→ Textauszug
=-=-=-=-=

Aussenminister Ignazio Cassis bezog letzte Woche in einem NZZ-Gastkommentar Position gegen den Antisemitismus. Seine Worte vermitteln eine Unentschlossenheit und Schwäche, die man spätestens seit dem 7. Oktober nicht mehr hinnehmen sollte.

«Es gibt bei uns keinen Platz für Antisemitismus», behauptet der Aussenminister im Titel seines Kommentars. Schon das ist falsch. Es gibt für alles Platz, dem man Platz schafft. Und wie unheimlich viel Platz dem Judenhass gerade geschaffen wird, weiss Cassis selbst: «Die Schweiz ist in den letzten Wochen von einer Welle des Antisemitismus erfasst worden (…) Viele unserer jüdischen Mitbürgerinnen und Mitbürger fürchten sich, ihre Wohnung oder ihr Haus zu verlassen (…) Jüdinnen und Juden werden angespuckt und angepöbelt.»

Will man diese Entwicklung nicht akzeptieren, muss man gegen die Antisemiten vorgehen. Der erste Schritt hierzu wäre, festzustellen, um wen es sich bei den Spuckern und Pöblern (und mittlerweile auch Schlägern) handelt. Doch während Cassis im Kontext der Kristallnacht von «Nationalsozialisten und ihren Helfern» schreibt, belässt er es in Bezug auf den heutigen Judenhass bei der täterlosen «Welle des Antisemitismus».

=-=-=-=-=

→ Beigefügte Zeilen
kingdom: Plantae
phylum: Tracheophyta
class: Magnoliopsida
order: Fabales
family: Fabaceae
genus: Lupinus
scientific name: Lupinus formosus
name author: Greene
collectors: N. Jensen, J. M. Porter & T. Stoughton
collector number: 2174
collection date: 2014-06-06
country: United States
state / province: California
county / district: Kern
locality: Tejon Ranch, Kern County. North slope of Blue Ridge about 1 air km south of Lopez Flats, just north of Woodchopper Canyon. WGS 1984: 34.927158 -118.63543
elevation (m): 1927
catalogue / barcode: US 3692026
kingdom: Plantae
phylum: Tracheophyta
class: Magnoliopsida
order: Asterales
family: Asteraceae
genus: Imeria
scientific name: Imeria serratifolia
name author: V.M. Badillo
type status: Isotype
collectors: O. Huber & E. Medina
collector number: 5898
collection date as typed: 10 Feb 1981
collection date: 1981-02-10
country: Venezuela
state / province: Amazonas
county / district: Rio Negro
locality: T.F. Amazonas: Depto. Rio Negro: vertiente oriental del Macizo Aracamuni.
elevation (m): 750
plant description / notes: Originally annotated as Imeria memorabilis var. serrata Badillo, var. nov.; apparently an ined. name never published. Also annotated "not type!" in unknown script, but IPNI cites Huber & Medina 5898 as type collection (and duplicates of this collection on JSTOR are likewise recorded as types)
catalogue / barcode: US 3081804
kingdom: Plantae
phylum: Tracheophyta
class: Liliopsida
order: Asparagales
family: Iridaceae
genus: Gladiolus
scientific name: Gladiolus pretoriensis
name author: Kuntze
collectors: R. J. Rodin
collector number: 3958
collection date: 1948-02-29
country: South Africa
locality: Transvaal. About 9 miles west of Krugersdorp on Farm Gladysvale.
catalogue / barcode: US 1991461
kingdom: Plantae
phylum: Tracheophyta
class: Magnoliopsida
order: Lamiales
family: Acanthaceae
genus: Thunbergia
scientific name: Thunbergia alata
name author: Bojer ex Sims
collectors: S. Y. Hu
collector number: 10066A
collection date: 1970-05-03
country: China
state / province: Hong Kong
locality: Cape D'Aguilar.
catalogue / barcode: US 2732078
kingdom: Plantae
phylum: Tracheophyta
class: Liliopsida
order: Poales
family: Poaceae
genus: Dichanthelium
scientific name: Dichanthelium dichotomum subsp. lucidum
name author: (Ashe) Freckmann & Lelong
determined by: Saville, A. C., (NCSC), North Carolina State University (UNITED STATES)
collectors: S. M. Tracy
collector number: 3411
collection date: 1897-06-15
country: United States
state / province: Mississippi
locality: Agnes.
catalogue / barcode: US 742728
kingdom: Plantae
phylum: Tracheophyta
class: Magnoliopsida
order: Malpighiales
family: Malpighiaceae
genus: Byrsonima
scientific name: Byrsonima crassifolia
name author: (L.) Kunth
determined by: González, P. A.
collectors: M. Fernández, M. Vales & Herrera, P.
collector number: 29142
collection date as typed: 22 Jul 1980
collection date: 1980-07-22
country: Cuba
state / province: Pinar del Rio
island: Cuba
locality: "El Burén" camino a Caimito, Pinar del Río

=-=-=-=-=

→ Aufgaben
A. Fassen Sie den Textauszug in genau zwei Sätzen zusammen.
B. Geben Sie sämtliche Stellen wieder, die im Textauszug in Guillemets («…») stehen.
C. Übersetzen Sie den Satz «Es gibt für alles Platz, dem man Platz schafft.» aus dem Textauszug ins Englische.
Für die Bearbeitung sind die Zeilen ohne Belang.

→ Lösungen
A. Aussenminister Ignazio Cassis hat in einem NZZ-Gastkommentar gegen den Antisemitismus Stellung bezogen, doch seine Worte vermitteln laut dem Textauszug Unentschlossenheit und Schwäche, obwohl er selbst eine Welle des Antisemitismus beschreibt, bei der Jüdinnen und Juden angespuckt und angepöbelt werden. Wer diese Entwicklung nicht akzeptieren will, muss die Täter benennen, was Cassis beim heutigen Judenhass unterlässt, während er bei der Kristallnacht von «Nationalsozialisten und ihren Helfern» schreibt.

B.
- «Es gibt bei uns keinen Platz für Antisemitismus»
- «Die Schweiz ist in den letzten Wochen von einer Welle des Antisemitismus erfasst worden (…) Viele unserer jüdischen Mitbürgerinnen und Mitbürger fürchten sich, ihre Wohnung oder ihr Haus zu verlassen (…) Jüdinnen und Juden werden angespuckt und angepöbelt.»
- «Nationalsozialisten und ihren Helfern»
- «Welle des Antisemitismus»

C. There is room for everything that one makes room for.